» Directions for this task: Each line below from the one containing "16px; font-weight: bold;" through the one containing "M105,1784L116,1800L105,1806L103,1805Z" is to be given again exactly, and no line outside that span.

======

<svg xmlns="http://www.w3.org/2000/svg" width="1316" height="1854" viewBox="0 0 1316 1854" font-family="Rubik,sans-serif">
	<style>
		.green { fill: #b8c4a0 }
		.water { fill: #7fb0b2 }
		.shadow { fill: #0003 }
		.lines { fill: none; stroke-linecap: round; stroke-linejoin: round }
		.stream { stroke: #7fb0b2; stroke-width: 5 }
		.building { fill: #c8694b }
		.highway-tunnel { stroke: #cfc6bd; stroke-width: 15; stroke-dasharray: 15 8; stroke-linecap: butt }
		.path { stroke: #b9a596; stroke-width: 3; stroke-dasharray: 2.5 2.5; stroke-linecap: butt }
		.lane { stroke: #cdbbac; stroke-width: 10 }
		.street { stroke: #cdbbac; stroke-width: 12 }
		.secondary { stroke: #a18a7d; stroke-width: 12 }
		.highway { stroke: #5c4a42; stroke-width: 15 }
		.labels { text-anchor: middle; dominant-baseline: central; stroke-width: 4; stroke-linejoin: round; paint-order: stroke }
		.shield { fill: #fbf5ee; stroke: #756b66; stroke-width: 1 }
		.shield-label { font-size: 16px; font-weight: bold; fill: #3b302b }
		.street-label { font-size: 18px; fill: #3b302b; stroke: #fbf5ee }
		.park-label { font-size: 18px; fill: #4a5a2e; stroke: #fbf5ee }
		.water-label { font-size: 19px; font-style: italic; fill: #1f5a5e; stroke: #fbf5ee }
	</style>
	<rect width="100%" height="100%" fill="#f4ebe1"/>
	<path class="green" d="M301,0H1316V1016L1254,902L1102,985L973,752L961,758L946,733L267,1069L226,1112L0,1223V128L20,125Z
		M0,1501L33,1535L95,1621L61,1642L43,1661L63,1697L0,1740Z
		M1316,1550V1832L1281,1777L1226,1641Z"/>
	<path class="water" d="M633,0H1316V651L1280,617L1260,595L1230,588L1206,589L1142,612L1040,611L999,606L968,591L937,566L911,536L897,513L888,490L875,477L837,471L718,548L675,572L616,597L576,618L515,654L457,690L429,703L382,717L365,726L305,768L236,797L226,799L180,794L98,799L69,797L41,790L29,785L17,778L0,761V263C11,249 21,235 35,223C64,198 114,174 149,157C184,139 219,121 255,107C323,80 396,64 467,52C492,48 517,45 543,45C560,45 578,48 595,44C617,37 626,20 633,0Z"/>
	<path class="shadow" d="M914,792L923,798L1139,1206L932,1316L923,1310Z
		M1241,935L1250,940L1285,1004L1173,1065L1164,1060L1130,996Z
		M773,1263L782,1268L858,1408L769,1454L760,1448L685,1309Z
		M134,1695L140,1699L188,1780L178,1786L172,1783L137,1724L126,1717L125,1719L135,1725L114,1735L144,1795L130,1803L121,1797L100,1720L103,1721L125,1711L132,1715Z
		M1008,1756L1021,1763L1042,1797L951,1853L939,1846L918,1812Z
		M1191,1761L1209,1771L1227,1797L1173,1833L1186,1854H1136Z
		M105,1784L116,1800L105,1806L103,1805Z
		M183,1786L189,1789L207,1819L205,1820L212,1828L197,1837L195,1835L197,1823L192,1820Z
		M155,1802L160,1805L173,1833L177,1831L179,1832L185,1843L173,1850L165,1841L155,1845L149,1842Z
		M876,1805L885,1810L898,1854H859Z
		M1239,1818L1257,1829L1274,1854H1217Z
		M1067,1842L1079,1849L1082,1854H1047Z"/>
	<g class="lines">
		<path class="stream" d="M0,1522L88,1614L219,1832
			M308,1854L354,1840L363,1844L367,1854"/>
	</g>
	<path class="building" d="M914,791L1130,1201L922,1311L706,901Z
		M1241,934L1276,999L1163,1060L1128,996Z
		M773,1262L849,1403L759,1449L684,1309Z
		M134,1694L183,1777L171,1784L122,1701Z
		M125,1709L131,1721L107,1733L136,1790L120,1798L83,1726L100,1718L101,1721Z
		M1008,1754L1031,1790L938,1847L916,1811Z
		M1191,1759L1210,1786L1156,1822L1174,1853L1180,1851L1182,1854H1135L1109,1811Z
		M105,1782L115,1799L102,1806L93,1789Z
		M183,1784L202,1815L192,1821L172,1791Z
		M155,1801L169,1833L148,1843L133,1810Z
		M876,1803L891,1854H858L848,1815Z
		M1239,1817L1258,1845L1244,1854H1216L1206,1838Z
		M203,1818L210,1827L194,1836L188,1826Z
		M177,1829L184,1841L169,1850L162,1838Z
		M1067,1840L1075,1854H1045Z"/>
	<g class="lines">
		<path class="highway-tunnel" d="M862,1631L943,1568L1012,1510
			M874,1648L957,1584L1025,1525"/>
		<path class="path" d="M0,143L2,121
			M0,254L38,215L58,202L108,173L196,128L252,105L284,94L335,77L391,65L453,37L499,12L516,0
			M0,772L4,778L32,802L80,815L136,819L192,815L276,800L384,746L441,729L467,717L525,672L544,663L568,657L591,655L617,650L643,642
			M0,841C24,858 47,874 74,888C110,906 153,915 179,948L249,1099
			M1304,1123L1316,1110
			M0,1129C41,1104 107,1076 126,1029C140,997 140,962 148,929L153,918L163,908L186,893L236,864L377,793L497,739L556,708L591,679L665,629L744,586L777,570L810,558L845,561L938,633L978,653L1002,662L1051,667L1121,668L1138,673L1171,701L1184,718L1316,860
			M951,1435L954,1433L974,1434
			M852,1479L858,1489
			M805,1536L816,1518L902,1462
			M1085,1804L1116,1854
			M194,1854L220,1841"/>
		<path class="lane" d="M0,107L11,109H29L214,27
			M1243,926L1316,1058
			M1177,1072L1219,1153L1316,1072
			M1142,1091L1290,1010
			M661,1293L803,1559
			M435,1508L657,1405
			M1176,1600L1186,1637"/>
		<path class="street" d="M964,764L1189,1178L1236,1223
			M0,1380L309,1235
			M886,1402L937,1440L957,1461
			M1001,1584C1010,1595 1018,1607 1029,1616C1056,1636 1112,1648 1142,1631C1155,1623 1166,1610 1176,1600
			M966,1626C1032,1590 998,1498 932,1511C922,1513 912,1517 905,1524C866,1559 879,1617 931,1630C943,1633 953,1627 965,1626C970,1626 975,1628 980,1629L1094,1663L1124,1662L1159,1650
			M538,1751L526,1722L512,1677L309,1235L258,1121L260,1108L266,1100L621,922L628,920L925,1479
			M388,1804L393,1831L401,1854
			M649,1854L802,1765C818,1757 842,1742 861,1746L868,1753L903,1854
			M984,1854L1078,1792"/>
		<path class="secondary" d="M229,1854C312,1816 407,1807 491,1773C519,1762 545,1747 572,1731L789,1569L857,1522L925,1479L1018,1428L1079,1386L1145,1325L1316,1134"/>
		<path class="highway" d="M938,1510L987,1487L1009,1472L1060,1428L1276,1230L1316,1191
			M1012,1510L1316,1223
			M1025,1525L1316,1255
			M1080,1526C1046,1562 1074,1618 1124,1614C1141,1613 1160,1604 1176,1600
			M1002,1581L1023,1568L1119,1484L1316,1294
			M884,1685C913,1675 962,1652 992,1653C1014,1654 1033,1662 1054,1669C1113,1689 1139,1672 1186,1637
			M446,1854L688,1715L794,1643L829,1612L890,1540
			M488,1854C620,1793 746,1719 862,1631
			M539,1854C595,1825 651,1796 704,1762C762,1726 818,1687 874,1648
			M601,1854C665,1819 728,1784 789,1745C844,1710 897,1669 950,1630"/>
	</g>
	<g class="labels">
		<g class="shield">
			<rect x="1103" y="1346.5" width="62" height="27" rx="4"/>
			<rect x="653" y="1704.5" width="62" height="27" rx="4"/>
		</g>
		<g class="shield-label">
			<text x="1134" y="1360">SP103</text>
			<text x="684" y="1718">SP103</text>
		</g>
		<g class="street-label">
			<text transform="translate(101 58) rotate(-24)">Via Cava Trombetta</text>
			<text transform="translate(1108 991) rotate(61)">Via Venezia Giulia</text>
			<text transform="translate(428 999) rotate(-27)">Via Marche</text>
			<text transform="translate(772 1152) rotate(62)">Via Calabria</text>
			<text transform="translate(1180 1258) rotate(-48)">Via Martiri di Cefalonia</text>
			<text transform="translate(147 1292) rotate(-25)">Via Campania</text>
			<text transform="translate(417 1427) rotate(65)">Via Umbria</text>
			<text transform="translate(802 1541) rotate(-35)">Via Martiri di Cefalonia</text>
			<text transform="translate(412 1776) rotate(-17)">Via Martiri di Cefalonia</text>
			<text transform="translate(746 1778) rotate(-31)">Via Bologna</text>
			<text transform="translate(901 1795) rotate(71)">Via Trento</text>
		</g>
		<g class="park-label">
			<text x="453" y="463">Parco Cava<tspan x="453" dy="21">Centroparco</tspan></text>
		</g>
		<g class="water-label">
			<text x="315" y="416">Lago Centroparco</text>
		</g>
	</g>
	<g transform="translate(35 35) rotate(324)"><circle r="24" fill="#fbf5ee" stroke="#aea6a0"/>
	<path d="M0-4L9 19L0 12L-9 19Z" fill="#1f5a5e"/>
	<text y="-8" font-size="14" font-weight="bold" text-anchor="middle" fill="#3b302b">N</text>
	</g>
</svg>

======

» Solved exercise:
		.shield-label { font-size: 16px; font-weight: bold; fill: #3b302b }
		.street-label { font-size: 18px; fill: #3b302b; stroke: #fbf5ee }
		.park-label { font-size: 18px; fill: #4a5a2e; stroke: #fbf5ee }
		.water-label { font-size: 19px; font-style: italic; fill: #1f5a5e; stroke: #fbf5ee }
	</style>
	<rect width="100%" height="100%" fill="#f4ebe1"/>
	<path class="green" d="M301,0H1316V1016L1254,902L1102,985L973,752L961,758L946,733L267,1069L226,1112L0,1223V128L20,125Z
		M0,1501L33,1535L95,1621L61,1642L43,1661L63,1697L0,1740Z
		M1316,1550V1832L1281,1777L1226,1641Z"/>
	<path class="water" d="M633,0H1316V651L1280,617L1260,595L1230,588L1206,589L1142,612L1040,611L999,606L968,591L937,566L911,536L897,513L888,490L875,477L837,471L718,548L675,572L616,597L576,618L515,654L457,690L429,703L382,717L365,726L305,768L236,797L226,799L180,794L98,799L69,797L41,790L29,785L17,778L0,761V263C11,249 21,235 35,223C64,198 114,174 149,157C184,139 219,121 255,107C323,80 396,64 467,52C492,48 517,45 543,45C560,45 578,48 595,44C617,37 626,20 633,0Z"/>
	<path class="shadow" d="M914,792L923,798L1139,1206L932,1316L923,1310Z
		M1241,935L1250,940L1285,1004L1173,1065L1164,1060L1130,996Z
		M773,1263L782,1268L858,1408L769,1454L760,1448L685,1309Z
		M134,1695L140,1699L188,1780L178,1786L172,1783L137,1724L126,1717L125,1719L135,1725L114,1735L144,1795L130,1803L121,1797L100,1720L103,1721L125,1711L132,1715Z
		M1008,1756L1021,1763L1042,1797L951,1853L939,1846L918,1812Z
		M1191,1761L1209,1771L1227,1797L1173,1833L1186,1854H1136Z
		M105,1784L116,1800L105,1806L103,1805Z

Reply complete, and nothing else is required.